Мы уже говорили, что мир во времени есть другое по отношению к Софии. — На основании всего сказанного выясняется и природа этого другого. Не будучи тождественно с Софией, «другое» имеет в ней свое начало, так что София является источником его возможности и действительности.

С одной стороны, в качестве «другого» — мир есть отрицание «Софии». Но, с другой стороны, в вечной божественной действительности это отрицание побеждено и снято, ибо в вечной жизни «другое» преображается в друга: стало быть, отрицание здесь превращается в утверждение. — Сотворенное существо, которое в несовершенном своем начале является отрицанием идеи, в своем назначении является ее носителем. И вечная жизнь есть исполнение этого назначения.

Если память мне не изменяет, изложенное здесь учение об отрицательных потенциях в общем совпадает с тем, которое развивал в устных беседах со мною еще в молодые свои годы покойный кн. С. Н. Трубецкой. Он определенно выражал мне убеждение, что становящийся во времени мир создан не из положительных, а из отрицательных потенций Софии.
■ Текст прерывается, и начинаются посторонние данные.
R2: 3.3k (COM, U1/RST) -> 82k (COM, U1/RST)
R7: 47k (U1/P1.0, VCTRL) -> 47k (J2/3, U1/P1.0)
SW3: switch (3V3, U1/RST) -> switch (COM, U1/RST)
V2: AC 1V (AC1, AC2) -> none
Этим определяется сущность временного бытия. — Временная действительность есть область, где мир вечных идей — София — заслоняется другим, т. е. некоторым его реальным отрицанием. Это «другое», стало быть, определяется как небытие идеи или небытие Софии; но это — небытие относительное, а не абсолютное (μή, а не ούκ): ибо в возможности своей (в потенции) мир является откровением или воплощением той самой идеи или Софии, которая не вмещается в его временной действительности, отрицается им.
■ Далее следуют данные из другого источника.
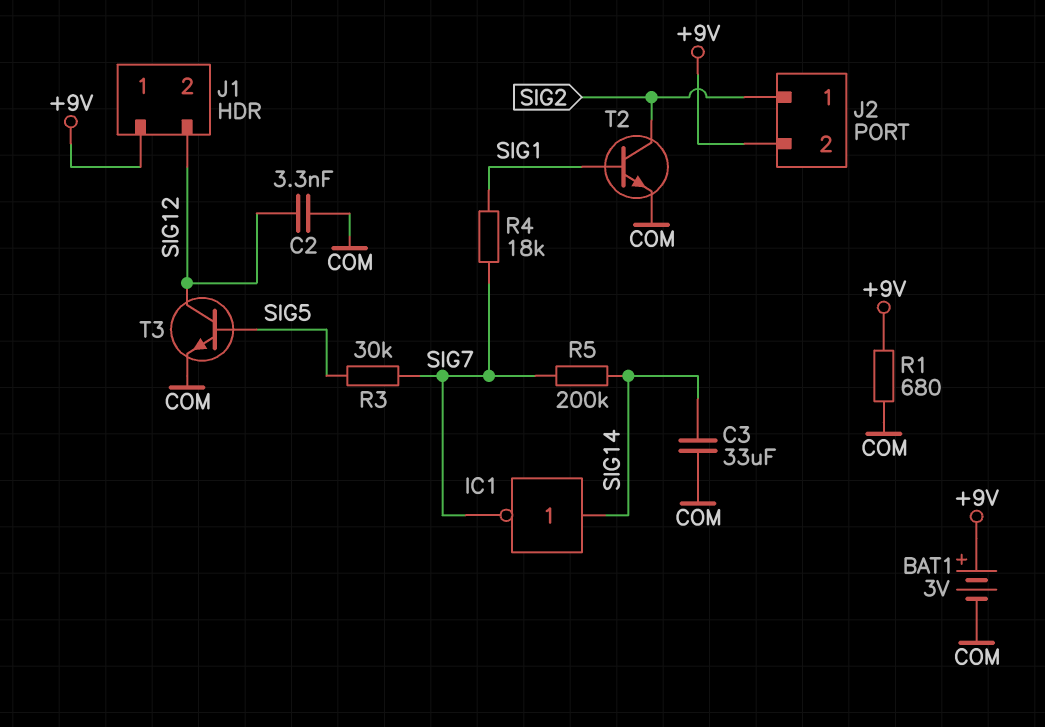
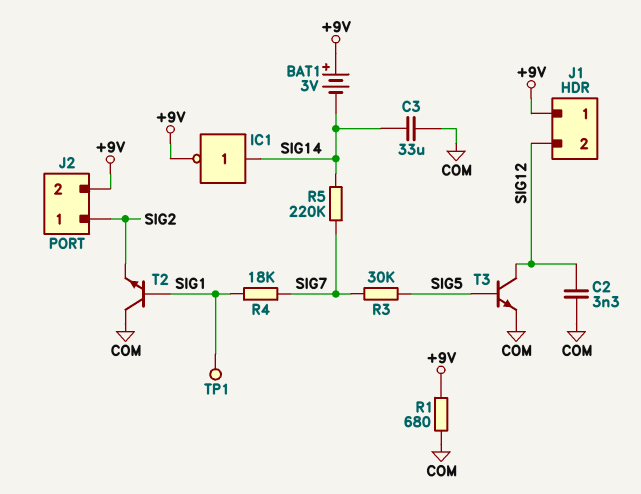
BAT1: 3V (plus +9V, minus COM) -> 3V (plus +9V, minus SIG14)
IC1: NOT (in SIG14, out SIG7) -> NOT (in SIG14, out +9V)
R5: 200k (SIG7, SIG14) -> 220k (SIG7, SIG14)
T2: NPN (B SIG1, C SIG2, E COM) -> NPN (B SIG1, C COM, E SIG2)
TP1: none -> test point (SIG1)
Вникнем в природу этого отношения. — Мир во времени есть область самоопределения твари, которая должна выбрать между вечной жизнью и вечной смертью — утвердить себя в идее или в ее отрицании. — Вот почему здесь, во времени, идея не дана в своей вечной действительности. — Вместо действительности идеи мы находим здесь лишь нераскрытые или не вполне раскрытые, притом противоположные возможности. Свободная тварь призвана осуществить в себе тот образ Божий, который составляет ее идею. — Но этой положительной возможности, которая составляет ее призвание, соответствует и противоположная, отрицательная возможность. Свобода выбора именно и заключается в возможности выбрать между идеей и ее отрицанием.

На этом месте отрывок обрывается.